LAUSR

RUNX1 is a master haematopoietic transcription factor with cell-type dependent functions and thus RUNX1 mutations are seen in a range of haematological disorders. To understand the molecular basis of how different types of RUNX1 mutations send hematopoietic precursors on the path to disease we generated ESCs expressing inducible human RUNX1 mutants. We studied the fusion proteins RUNX1-ETO and RUNX1-EVI1, the truncated RUNX1-R177X protein that consists of the DNA binding domain only and RUNX1-R174Q which has a point mutation in the DNA binding domain. These are all associated with haematological disorders, including MDS, FPD and AML. To examine the immediate effect of oncogene induction on the blood progenitor gene regulatory network, we differentiated transgenic ESCs towards blood progenitors, induced the oncogene and performed systems-wide analysis shortly after induction. All induced progenitors demonstrated disrupted colony forming capacity, in a disease-driver specific fashion.
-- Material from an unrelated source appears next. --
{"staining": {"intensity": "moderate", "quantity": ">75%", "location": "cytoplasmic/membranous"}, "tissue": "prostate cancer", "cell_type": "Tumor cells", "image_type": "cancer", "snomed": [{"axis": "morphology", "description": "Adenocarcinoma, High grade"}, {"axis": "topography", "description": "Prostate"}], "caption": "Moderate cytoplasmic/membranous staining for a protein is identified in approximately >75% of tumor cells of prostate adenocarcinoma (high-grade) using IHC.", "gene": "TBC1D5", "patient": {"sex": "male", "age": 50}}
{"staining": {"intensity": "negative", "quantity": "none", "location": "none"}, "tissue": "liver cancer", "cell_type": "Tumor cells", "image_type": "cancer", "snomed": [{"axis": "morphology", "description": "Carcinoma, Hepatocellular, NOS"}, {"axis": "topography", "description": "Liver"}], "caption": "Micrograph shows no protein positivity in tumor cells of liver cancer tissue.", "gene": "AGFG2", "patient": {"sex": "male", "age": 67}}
RNA-seq and ATAC-seq analyses of induced cells showed mutation specific changes in gene expression and the chromatin landscape. The chromatin changes had unique motif patterns suggesting perturbed transcription factor interactions. The impact upon the binding of endogenous RUNX1 was varied – both RUNX1-ETO and RUNX1-EVI1 displaced RUNX1 from its binding sites, but induction of RUNX1-EVI1 also shifted RUNX1 binding to new sites. R174Q did not bind to the genome itself but reduced normal RUNX1 binding via decreased interaction with CBFβ as shown by proximity ligation assays. R177X caused only limited changes to RUNX1. Our data show that differential interactions of each RUNX1 mutant protein with the endogenous RUNX1 transcription factor hub cause specific epigenetic changes thus leading to the development of unique gene regulatory networks driving different types of malignancies.